— Records for this task —
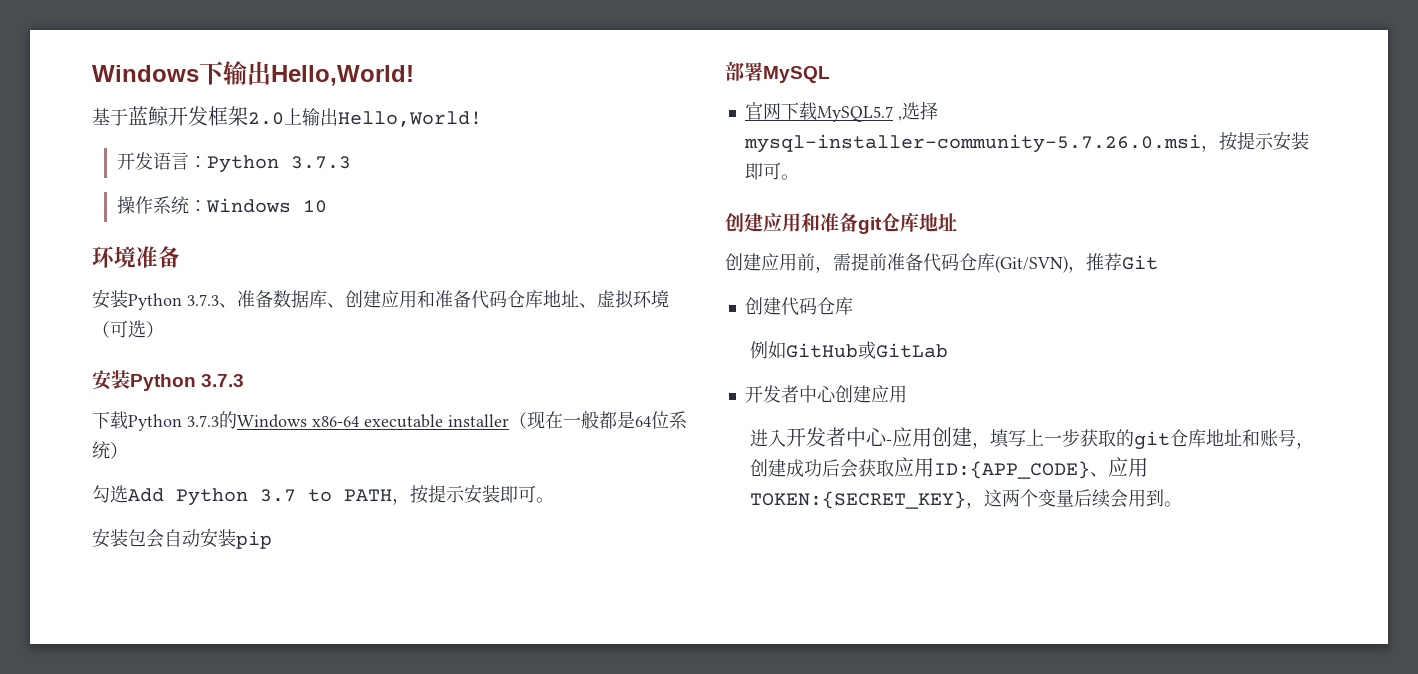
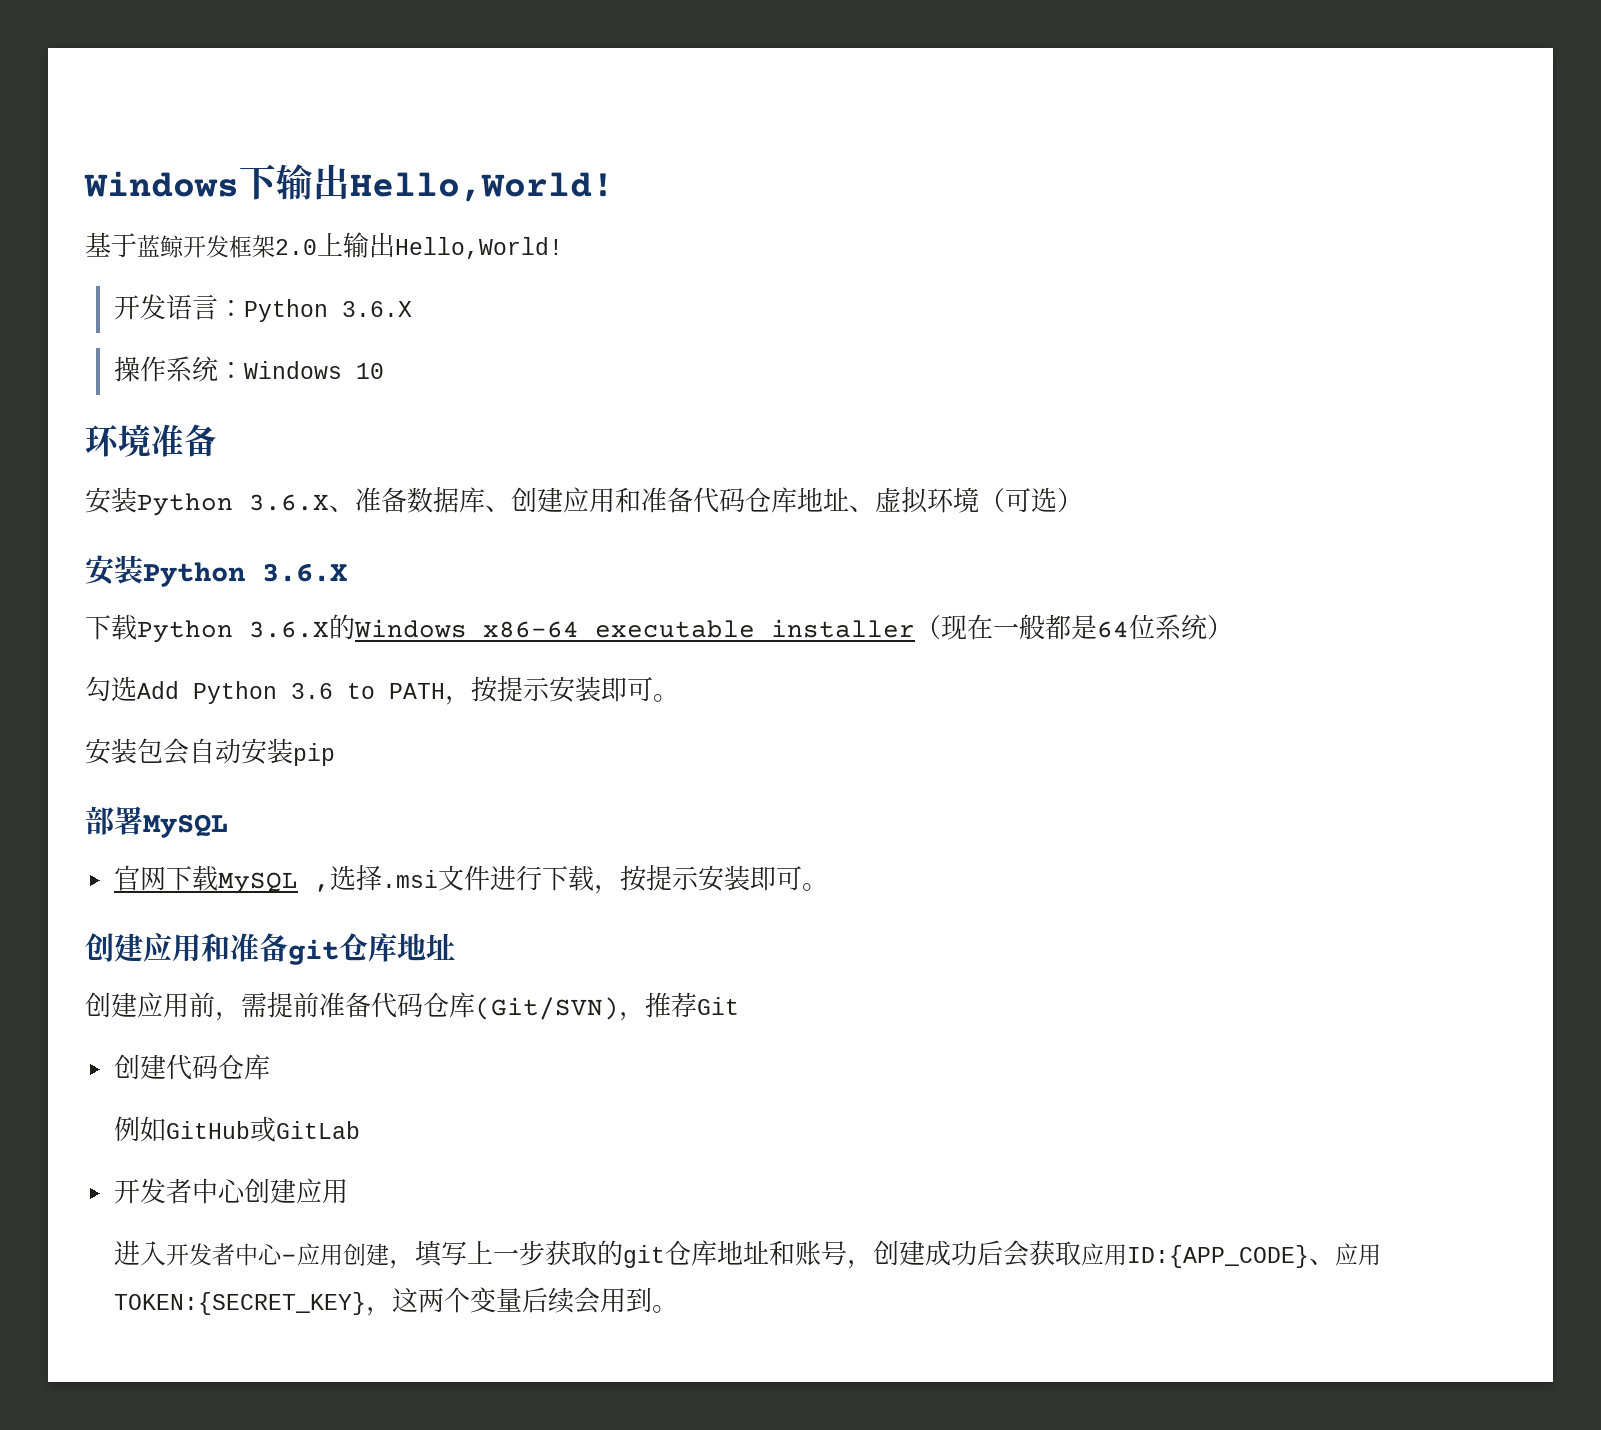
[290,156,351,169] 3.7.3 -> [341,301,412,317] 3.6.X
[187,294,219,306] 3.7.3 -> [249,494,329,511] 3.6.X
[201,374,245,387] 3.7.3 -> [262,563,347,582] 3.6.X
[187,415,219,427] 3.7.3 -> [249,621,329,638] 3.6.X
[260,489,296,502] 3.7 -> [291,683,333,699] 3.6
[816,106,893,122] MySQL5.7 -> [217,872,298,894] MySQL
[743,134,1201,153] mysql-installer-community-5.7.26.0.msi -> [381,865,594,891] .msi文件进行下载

==

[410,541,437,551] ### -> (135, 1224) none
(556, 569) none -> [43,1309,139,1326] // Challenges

— Aim of the task —
From the entries, report every line in which the string "none" occurs.

— Response box —
[410,541,437,551] ### -> (135, 1224) none
(556, 569) none -> [43,1309,139,1326] // Challenges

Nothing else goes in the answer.